Fe-doped Ni-Mn-Co-O (FNMC) ceramics with the formula, (Fe_xNi_0.3Co_0.9Mn_1.8−x, x=0.1, 0.3, 0.5, and 0.7)O₄ were synthesized using a spray drying process. Effect of Fe content on the phase evolution of FNMC compound during heat treatment was studied using X-ray diffraction. A single phase cubic spinel structure with improved crystallinity was observed when the Fe content increased over 0.5. Fe, Ni, Mn and Co ions were homogeneously distributed in the sintered the FNMC ceramics, implying no phase separation occurred during sintering.
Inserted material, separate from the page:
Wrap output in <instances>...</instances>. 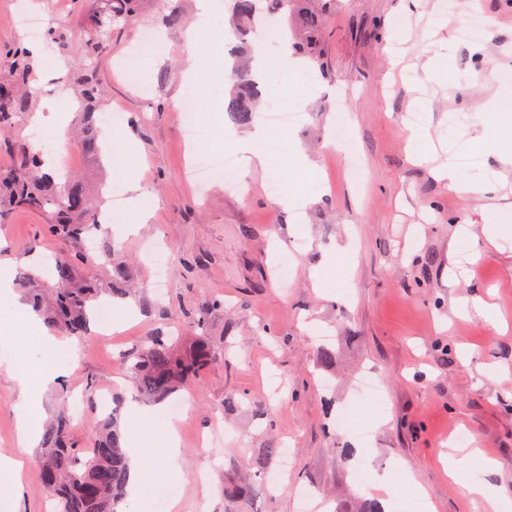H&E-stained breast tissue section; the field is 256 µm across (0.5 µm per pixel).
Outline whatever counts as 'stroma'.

The valence state of each element was analyzed using X-ray photoelectron spectroscopy, which revealed that Ni, Co, and Fe might have a single valence state while Mn had mixed valence states in the FNMC spinel compounds. The temperature-dependent electrical resistance for the FNMC ceramics was measured. Room temperature resistance and the B-value substantially increased for the FNMC samples with Fe content higher than 0.5. The electrical properties of FNMC compounds can be optimized by controlling the Fe content, which is directly indicative of their potential role as negative temperature coefficient sensors.